I see a slight break in the mad rush, my chance to get through the line, and punch it. The car screams to life again as if it just wants to be driven hard, the tires breaking loose in pleasant splendor as the rear end and throttle steer me through the turn and into the straight. Just as the car is starting to get traction I bang second gear and the sticky, vintage Dunlops again break loose momentarily and lay down a strip of my pleasure on the pavement throwing burnt rubber into the air to hopefully awaken some of those other “drivers” out of their deep sleep and again awaken their senses to what life should be about—pleasing and satisfying our senses because life is too short to be drowned in digital chaos!
As fast as second gear comes, it goes and I hit third gear. There is the driveway and I mash the brakes and turn off again goosing the throttle into the dirt of the driveway, throwing a wall of dirt and gravel into the air. I am grinning from ear to ear as I pull back into the shop with every rotation of the engine nudging me, keeping my senses awakened, assisting my heart with its gentle massage of its musical note. Now confined again, I can smell the half-burnt fuel as the beast idles and spews black soot out its tail. One more quick rev of the throttle, one more quick glance at the vintage gauges and the switch gets flipped. The beast instantly stops, life suspended, leaving me with silence once again. But my heart is still beating strong, my senses rejuvenated. I am alive!

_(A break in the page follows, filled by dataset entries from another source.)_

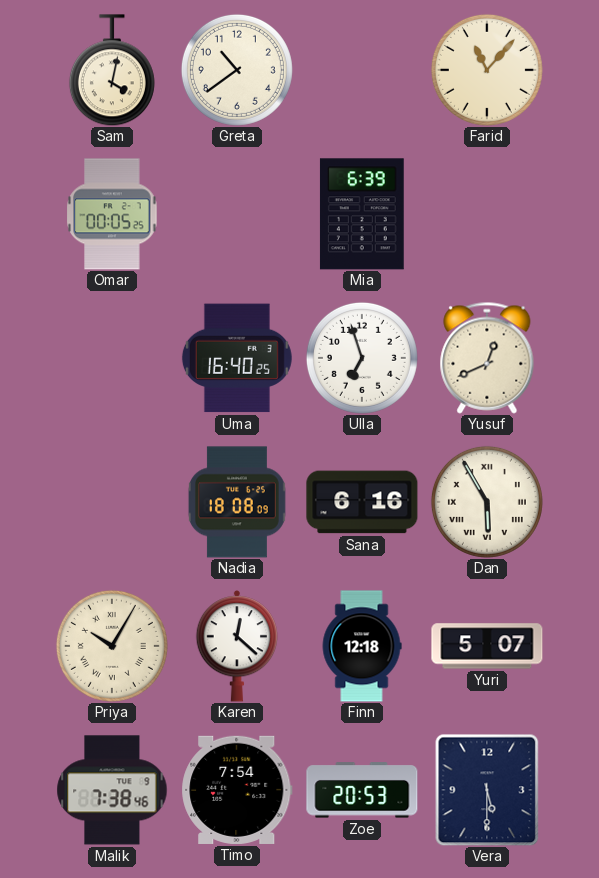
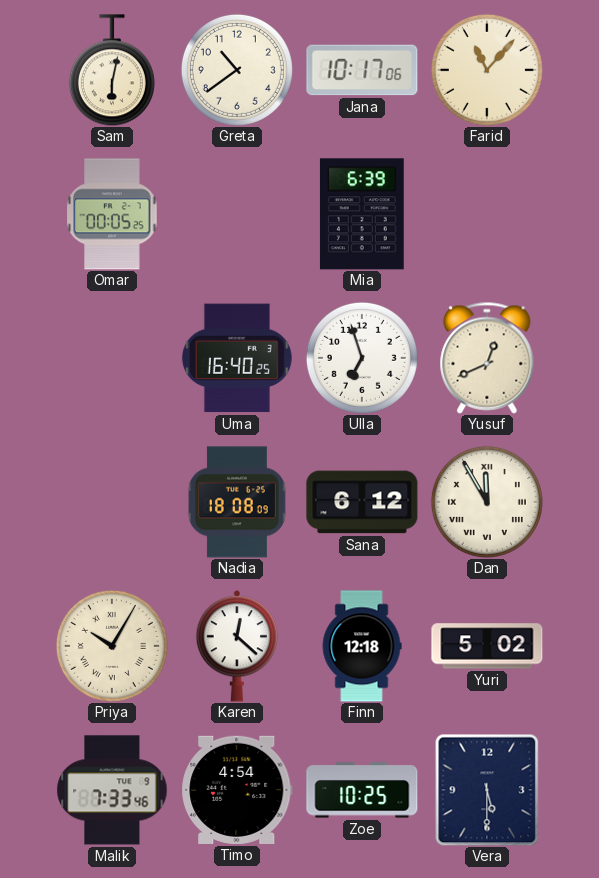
Sam: 4:02 -> 6:02
Jana: none -> 10:17
Sana: 6:16 -> 6:12
Dan: 5:55 -> 11:55
Yuri: 5:07 -> 5:02
Malik: 7:38 -> 7:33
Timo: 7:54 -> 4:54
Zoe: 20:53 -> 10:25
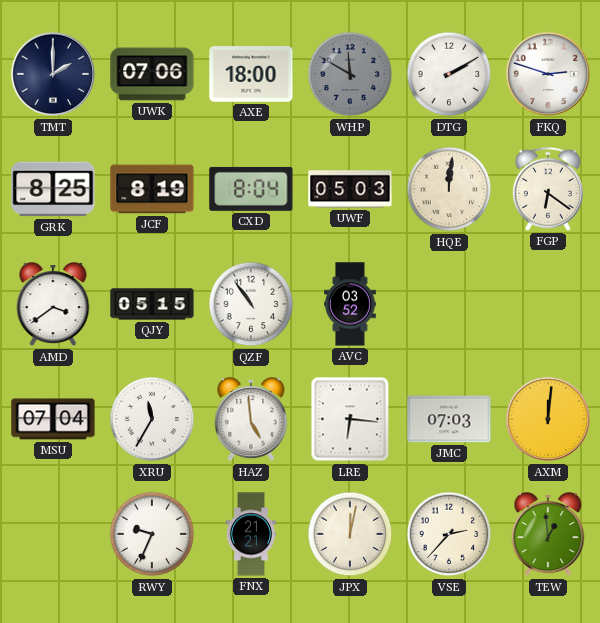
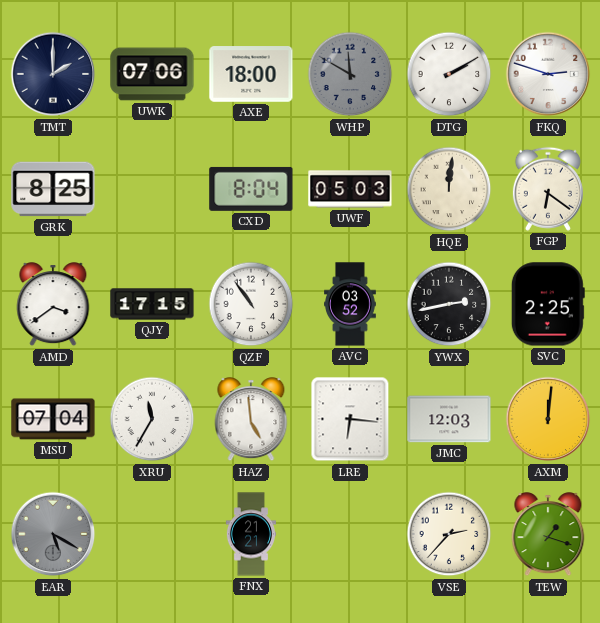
JCF: 8:19 -> none
QJY: 05:15 -> 17:15
YWX: none -> 2:43
SVC: none -> 2:25
JMC: 07:03 -> 12:03
EAR: none -> 5:20
RWY: 9:34 -> none
JPX: 12:02 -> none
TEW: 12:59 -> 1:18
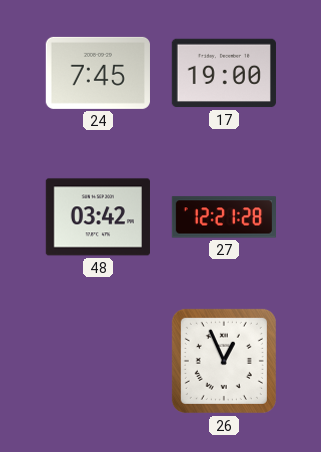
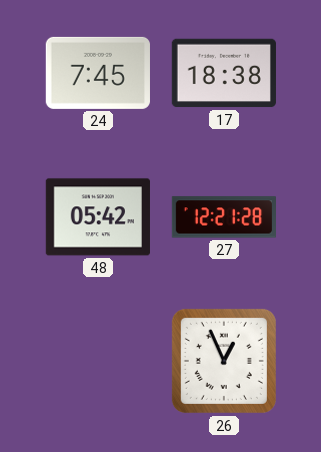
17: 19:00 -> 18:38
48: 03:42 -> 05:42
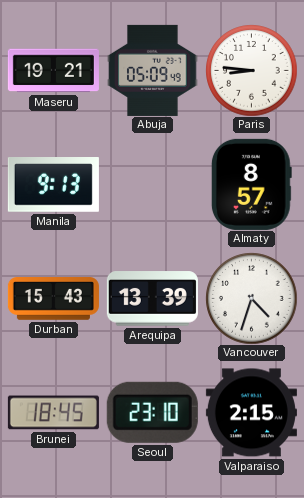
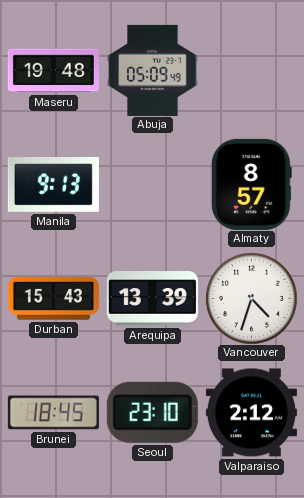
Maseru: 19:21 -> 19:48
Paris: 8:46 -> none
Valparaiso: 2:15 -> 2:12
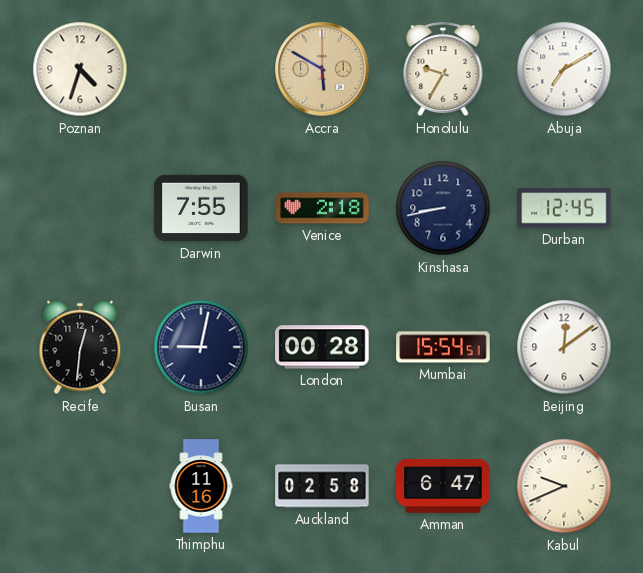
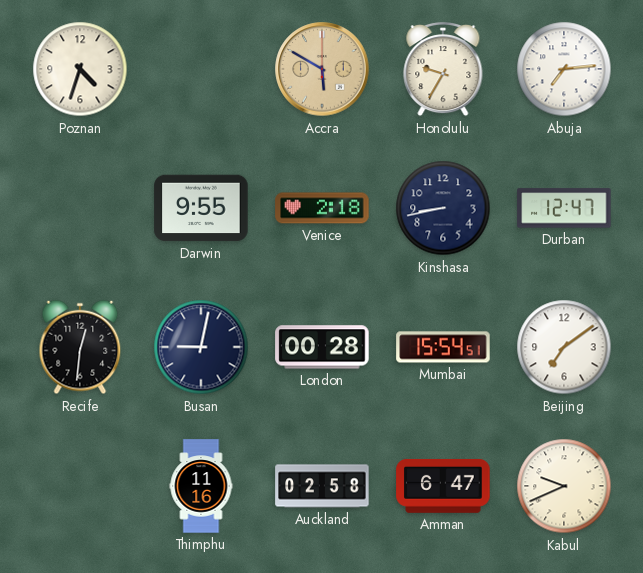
Abuja: 7:10 -> 7:14
Darwin: 7:55 -> 9:55
Durban: 12:45 -> 12:47
Beijing: 12:09 -> 7:09
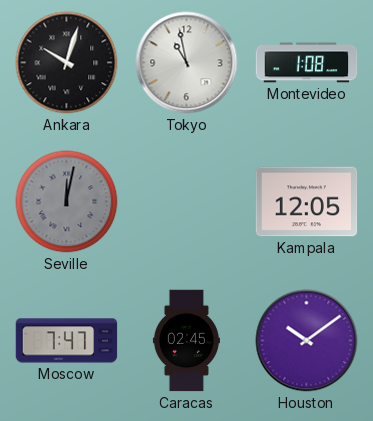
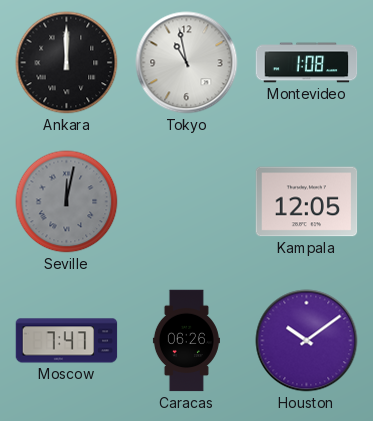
Ankara: 10:03 -> 12:00
Caracas: 02:45 -> 06:26
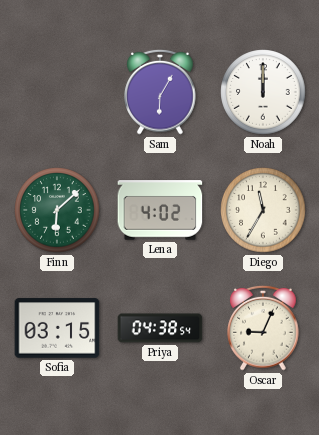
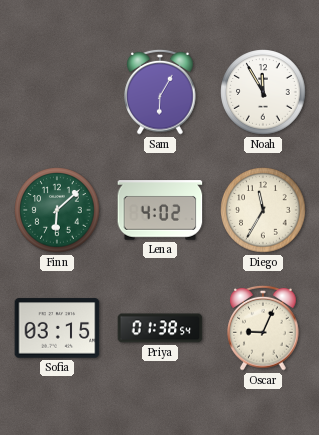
Noah: 12:00 -> 11:55
Priya: 04:38 -> 01:38
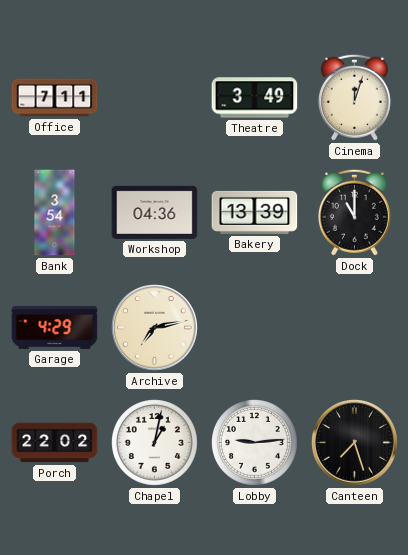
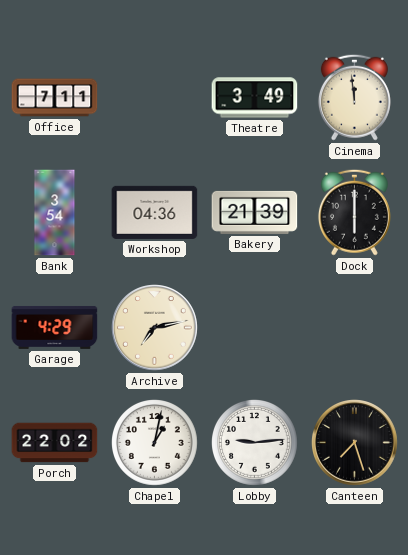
Cinema: 12:03 -> 11:59
Bakery: 13:39 -> 21:39
Dock: 11:00 -> 6:00
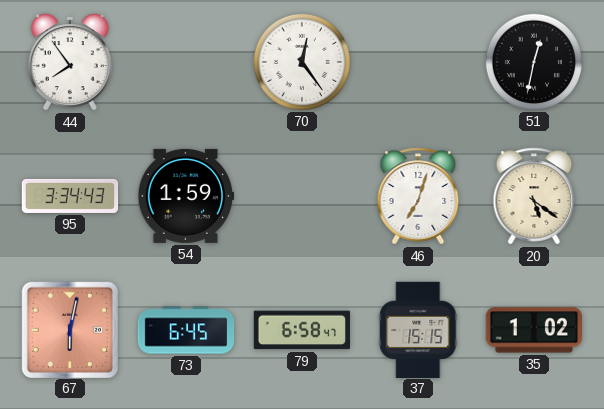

There is more to the experience than just driving fast. With everything so quick, so instantly responsive, it literally demands your attention, your full attention, to drive and control it. And yet, through some learning, it is easy to master this art of the true driving experience. If driven right with skill and precise inputs, the car responds and plays out like a symphony to please all the senses and keep the heart going!
As a fabricator, craftsman and painter I am very meticulous in even the slightest of detail and always demand the highest degree of quality in our work. When we turn cars out of here we do so with the intention that they will be noticed. But more importantly, we want our work to get “worked,” to get driven, and driven hard at that! I shudder to think of the owner who would bypass the driving experience to have a trailer queen that is trotted out occasionally as some cruel kind of participant in a beauty pageant and then lives its poor, miserable life under a car cover gathering dust while its owner chooses a similar life of misery, living under the curse of our digital age. Why do we build Jags? We build them so that they can get driven! Why do we build C-Types? So that you too can experience the lost art and experience of driving and living on the edge, where your senses come alive and your heart gets a proper and healthy workout.
As I stand back and look at the C-type I am paid in full for the countless hard hours, the blood and sweat that was put in. This is what makes it all worth it—being able to drive and experience each car and as if on some strange sort of life support system, keeping my heart beating and my senses awake for the next driving experience. I look at the scratches and mud on the aluminum rockers, the soot on the rear wheel from the exhaust staining the powder-coated vintage spoke rims, the small slivers of burnt rubber flung violently off the scorched tires now laying on the rear polished body work. . . . Yeah, hopefully it too gets driven!